Promotion gate example:
- p95 TTFT non-regression (or improved),
- p95 ITL non-regression,
= X% throughput gain at equal quality,
- no increase in OOM/eviction incident rate.
Quick anti-pattern checklist
- Chasing synthetic benchmark TPS with unrealistic prompt length distribution
- No separation between interactive and batch traffic
- Ignoring KV memory accounting until OOMs appear
- Turning on speculative decoding without acceptance telemetry
- Reporting only average latency
- No overload behavior (system fails "all at once")
References
- vLLM / PagedAttention paper (SOSP 2023)
https://arxiv.org/abs/2309.06180 - FlashAttention-2 paper
https://arxiv.org/abs/2307.08691 - Speculative Decoding (ICML 2023)
https://proceedings.mlr.press/v202/leviathan23a.html - SGLang paper (RadixAttention, structured LM programs)

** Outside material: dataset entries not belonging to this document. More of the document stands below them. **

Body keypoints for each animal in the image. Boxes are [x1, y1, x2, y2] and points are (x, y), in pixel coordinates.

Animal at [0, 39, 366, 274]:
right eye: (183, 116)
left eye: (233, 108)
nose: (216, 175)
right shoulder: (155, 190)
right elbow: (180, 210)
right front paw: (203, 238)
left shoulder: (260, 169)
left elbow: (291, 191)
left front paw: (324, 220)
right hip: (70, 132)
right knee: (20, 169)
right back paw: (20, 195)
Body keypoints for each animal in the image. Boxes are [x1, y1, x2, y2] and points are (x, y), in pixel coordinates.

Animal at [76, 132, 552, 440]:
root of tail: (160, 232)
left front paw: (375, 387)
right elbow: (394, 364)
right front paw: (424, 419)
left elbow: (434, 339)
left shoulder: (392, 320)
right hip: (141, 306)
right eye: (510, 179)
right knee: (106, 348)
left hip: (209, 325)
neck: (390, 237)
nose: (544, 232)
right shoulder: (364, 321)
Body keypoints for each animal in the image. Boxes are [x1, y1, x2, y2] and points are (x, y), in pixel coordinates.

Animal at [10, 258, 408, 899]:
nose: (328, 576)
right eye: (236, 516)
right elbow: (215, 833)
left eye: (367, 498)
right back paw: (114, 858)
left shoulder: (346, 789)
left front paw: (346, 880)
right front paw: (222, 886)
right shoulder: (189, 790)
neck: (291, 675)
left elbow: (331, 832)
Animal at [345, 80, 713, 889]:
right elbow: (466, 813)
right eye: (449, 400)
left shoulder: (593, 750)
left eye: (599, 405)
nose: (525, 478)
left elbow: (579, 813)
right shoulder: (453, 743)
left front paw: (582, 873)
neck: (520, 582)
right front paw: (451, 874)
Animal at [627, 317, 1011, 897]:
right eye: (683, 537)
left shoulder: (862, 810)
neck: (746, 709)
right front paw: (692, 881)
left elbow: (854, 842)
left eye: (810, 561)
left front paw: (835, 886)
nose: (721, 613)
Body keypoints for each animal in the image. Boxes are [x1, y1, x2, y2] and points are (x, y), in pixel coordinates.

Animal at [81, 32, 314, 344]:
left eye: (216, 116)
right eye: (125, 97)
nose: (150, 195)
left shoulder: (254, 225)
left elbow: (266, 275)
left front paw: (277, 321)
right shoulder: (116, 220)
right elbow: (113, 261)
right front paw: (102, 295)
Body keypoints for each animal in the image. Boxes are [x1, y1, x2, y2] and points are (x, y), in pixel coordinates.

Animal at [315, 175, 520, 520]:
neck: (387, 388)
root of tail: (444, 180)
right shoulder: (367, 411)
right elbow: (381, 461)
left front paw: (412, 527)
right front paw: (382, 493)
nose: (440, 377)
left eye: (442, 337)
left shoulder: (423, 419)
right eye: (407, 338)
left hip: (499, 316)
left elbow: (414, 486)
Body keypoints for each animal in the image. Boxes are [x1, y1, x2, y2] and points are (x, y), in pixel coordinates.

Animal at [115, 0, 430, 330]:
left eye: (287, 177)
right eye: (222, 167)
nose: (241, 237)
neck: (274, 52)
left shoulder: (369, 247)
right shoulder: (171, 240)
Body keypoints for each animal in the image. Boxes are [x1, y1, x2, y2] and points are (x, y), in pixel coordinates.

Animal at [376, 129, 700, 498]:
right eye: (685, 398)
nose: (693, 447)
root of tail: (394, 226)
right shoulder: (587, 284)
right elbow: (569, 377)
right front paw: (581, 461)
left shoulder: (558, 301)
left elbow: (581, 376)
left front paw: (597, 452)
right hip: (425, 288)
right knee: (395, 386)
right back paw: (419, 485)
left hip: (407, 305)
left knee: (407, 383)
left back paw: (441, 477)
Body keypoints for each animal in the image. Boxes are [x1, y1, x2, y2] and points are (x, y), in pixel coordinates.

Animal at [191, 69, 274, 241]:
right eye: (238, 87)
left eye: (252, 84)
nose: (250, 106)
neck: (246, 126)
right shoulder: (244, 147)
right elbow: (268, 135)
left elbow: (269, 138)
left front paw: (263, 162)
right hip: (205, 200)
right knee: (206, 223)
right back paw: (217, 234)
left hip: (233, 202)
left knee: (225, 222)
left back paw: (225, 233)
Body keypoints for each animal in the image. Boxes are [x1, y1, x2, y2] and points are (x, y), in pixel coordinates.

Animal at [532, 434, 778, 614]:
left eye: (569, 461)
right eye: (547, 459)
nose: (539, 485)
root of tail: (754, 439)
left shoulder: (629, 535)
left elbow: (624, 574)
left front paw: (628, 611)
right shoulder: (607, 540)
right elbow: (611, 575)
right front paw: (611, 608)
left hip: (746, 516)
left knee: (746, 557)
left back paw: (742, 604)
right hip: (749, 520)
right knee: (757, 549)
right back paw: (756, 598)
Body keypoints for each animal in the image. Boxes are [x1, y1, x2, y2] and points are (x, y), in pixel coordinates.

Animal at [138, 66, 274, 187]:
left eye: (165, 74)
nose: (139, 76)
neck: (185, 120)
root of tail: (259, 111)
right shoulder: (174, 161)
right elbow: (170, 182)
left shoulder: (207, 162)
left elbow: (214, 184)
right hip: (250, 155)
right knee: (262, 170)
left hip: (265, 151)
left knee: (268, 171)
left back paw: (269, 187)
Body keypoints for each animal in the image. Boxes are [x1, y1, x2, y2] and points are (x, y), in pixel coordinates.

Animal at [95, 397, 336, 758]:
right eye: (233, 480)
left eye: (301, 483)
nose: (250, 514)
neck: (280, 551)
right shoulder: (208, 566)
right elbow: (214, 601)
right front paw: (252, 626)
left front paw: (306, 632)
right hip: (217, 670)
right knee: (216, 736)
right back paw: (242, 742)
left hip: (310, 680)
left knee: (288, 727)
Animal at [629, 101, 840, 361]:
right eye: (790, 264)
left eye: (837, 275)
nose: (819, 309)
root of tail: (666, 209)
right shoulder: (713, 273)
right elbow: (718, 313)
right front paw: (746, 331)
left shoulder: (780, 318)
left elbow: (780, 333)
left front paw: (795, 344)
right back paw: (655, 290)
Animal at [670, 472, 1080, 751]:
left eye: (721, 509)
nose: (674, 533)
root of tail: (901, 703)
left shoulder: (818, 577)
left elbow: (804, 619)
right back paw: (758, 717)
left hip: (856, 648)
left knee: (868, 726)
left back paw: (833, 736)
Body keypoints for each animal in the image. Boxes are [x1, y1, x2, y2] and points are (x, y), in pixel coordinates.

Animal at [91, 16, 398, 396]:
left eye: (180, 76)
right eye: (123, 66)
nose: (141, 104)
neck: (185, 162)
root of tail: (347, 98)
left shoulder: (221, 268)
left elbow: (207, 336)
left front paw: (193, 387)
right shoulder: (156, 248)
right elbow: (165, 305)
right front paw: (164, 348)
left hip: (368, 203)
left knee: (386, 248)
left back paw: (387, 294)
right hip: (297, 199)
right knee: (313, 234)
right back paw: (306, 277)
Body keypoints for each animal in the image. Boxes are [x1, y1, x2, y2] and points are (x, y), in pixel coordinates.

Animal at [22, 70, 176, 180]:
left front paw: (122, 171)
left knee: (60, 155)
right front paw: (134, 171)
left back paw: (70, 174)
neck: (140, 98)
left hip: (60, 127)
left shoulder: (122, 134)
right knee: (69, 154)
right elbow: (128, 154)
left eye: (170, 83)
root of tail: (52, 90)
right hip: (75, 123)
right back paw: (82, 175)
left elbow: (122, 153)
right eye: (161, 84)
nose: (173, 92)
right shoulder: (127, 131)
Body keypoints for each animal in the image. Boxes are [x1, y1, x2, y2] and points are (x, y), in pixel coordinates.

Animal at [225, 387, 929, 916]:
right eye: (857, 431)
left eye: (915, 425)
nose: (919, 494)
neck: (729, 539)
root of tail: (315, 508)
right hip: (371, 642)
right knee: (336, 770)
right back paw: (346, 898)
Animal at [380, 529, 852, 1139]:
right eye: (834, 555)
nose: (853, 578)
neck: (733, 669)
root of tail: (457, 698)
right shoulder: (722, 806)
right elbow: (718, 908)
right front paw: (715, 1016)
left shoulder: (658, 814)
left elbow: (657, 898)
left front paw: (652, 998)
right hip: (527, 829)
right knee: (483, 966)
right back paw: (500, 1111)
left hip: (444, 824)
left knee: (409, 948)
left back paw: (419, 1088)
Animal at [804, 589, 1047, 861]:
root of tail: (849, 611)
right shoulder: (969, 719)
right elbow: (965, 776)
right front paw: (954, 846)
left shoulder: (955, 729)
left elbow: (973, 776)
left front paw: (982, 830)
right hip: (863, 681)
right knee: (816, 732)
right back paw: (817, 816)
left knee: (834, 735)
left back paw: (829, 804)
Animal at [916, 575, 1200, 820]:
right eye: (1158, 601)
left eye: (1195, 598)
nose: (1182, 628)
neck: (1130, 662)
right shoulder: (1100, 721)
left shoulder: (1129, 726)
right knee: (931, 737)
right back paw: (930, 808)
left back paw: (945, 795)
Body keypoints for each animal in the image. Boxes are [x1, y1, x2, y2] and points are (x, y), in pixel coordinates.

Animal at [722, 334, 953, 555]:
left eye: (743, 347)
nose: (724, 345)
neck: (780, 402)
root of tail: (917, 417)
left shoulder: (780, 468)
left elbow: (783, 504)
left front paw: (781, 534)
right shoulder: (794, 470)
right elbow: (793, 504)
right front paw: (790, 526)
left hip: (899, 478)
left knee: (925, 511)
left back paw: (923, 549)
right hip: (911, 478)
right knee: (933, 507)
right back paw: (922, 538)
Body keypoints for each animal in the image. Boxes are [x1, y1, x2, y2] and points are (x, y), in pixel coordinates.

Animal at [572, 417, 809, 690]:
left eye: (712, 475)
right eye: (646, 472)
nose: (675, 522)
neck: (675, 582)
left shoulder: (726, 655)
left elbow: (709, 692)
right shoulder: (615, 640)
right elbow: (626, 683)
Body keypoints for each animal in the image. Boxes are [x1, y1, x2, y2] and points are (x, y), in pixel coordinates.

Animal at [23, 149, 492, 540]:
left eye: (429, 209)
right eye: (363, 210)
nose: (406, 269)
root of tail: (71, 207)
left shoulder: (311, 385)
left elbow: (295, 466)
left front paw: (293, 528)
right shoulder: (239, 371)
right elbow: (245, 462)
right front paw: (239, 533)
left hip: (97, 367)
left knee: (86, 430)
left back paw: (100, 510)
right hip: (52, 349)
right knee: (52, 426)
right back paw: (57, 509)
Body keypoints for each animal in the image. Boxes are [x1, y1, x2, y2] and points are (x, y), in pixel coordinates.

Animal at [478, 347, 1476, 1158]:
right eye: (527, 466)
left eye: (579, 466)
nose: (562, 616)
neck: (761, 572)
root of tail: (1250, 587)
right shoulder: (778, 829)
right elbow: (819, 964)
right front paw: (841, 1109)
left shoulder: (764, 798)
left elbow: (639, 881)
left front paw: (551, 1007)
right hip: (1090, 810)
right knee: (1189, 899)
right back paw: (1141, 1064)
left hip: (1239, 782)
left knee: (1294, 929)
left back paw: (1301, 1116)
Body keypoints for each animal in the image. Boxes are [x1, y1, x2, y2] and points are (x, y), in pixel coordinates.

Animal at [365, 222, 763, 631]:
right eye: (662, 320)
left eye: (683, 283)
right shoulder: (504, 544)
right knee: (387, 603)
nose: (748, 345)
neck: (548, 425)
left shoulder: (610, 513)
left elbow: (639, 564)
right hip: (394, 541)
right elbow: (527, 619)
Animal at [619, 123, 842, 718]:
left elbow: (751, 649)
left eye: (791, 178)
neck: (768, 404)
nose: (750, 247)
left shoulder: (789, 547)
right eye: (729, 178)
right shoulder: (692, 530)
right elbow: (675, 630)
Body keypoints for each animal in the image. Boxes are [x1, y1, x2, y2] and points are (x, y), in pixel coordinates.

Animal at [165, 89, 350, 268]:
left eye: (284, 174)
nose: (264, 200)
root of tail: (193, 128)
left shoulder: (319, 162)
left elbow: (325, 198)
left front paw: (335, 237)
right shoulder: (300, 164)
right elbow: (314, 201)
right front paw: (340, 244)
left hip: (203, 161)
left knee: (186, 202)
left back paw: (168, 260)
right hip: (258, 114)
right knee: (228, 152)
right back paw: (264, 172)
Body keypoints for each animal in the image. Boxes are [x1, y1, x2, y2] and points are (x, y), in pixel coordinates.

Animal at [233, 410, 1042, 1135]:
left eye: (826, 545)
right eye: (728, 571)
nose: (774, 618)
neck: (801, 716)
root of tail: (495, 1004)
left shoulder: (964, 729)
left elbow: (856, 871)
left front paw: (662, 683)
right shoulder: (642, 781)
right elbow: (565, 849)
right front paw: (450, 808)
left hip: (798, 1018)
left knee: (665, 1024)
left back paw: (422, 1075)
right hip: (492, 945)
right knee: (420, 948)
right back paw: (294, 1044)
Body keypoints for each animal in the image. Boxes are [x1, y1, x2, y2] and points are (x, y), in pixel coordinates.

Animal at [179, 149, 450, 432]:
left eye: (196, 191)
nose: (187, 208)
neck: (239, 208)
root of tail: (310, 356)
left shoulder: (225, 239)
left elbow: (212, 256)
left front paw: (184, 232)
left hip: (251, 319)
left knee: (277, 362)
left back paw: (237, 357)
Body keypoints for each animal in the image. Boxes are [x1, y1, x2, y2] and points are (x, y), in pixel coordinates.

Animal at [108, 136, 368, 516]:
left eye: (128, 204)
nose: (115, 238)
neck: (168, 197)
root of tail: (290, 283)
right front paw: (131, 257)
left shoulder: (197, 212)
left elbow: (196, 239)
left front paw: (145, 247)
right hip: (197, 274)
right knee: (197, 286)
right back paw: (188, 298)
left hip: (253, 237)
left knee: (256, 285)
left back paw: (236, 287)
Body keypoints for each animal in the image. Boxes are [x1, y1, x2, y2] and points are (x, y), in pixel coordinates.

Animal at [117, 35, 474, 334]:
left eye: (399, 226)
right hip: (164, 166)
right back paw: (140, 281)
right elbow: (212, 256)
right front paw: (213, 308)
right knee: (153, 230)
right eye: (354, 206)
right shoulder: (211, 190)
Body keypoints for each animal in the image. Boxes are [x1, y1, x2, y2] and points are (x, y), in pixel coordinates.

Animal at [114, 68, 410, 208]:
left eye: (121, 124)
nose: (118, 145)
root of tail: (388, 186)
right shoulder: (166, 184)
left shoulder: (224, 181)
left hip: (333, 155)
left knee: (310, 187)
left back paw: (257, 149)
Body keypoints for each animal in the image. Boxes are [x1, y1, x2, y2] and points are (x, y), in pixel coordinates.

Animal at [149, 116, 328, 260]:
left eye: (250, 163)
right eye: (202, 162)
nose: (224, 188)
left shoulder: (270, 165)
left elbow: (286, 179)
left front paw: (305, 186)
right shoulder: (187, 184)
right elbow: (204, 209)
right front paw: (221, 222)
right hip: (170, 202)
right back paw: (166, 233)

https://arxiv.org/abs/2312.07104 - Hugging Face: Continuous batching from first principles
https://huggingface.co/blog/continuous_batching - Hugging Face TGI docs (features + maintenance-mode note)
https://huggingface.co/docs/text-generation-inference/en/index - TGI PagedAttention conceptual doc
https://huggingface.co/docs/text-generation-inference/en/conceptual/paged_attention - TensorRT-LLM overview (in-flight batching, paged attention, speculative decoding features)
https://nvidia.github.io/TensorRT-LLM/overview.html
One-line takeaway
In production LLM serving, real wins come from co-designing scheduler + KV memory + decoding algorithm, then judging success by tail latency and cost stability—not headline tokens/sec.